*Aim of the task:* Exactly as written, output each of the lines below, with no images.

*Information provided:*

.....

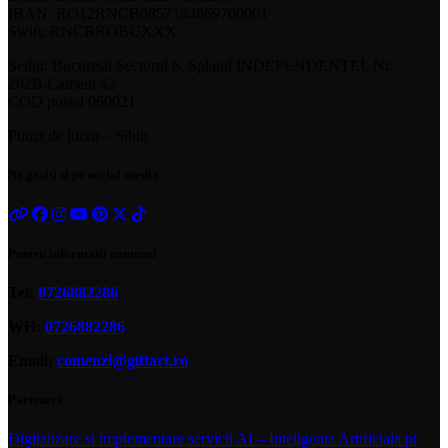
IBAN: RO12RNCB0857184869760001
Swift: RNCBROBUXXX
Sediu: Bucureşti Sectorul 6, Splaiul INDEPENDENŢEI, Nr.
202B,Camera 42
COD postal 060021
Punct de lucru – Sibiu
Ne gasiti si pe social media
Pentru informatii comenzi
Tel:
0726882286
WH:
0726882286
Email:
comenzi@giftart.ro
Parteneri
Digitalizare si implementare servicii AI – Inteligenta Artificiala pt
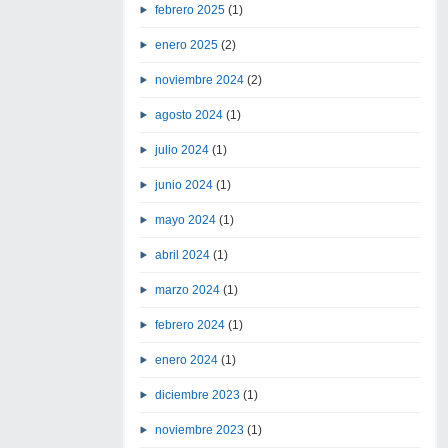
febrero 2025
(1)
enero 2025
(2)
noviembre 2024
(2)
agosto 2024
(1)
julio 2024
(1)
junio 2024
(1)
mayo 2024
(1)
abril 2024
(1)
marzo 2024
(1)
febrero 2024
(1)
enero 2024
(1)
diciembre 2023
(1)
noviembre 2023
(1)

.....

*Written solution:*
IBAN: RO12RNCB0857184869760001
Swift: RNCBROBUXXX
Sediu: Bucureşti Sectorul 6, Splaiul INDEPENDENŢEI, Nr.
202B,Camera 42
COD postal 060021
Punct de lucru – Sibiu
Ne gasiti si pe social media
Pentru informatii comenzi
Tel:
0726882286
WH:
0726882286
Email:
comenzi@giftart.ro
Parteneri
Digitalizare si implementare servicii AI – Inteligenta Artificiala pt
febrero 2025
(1)
enero 2025
(2)
noviembre 2024
(2)
agosto 2024
(1)
julio 2024
(1)
junio 2024
(1)
mayo 2024
(1)
abril 2024
(1)
marzo 2024
(1)
febrero 2024
(1)
enero 2024
(1)
diciembre 2023
(1)
noviembre 2023
(1)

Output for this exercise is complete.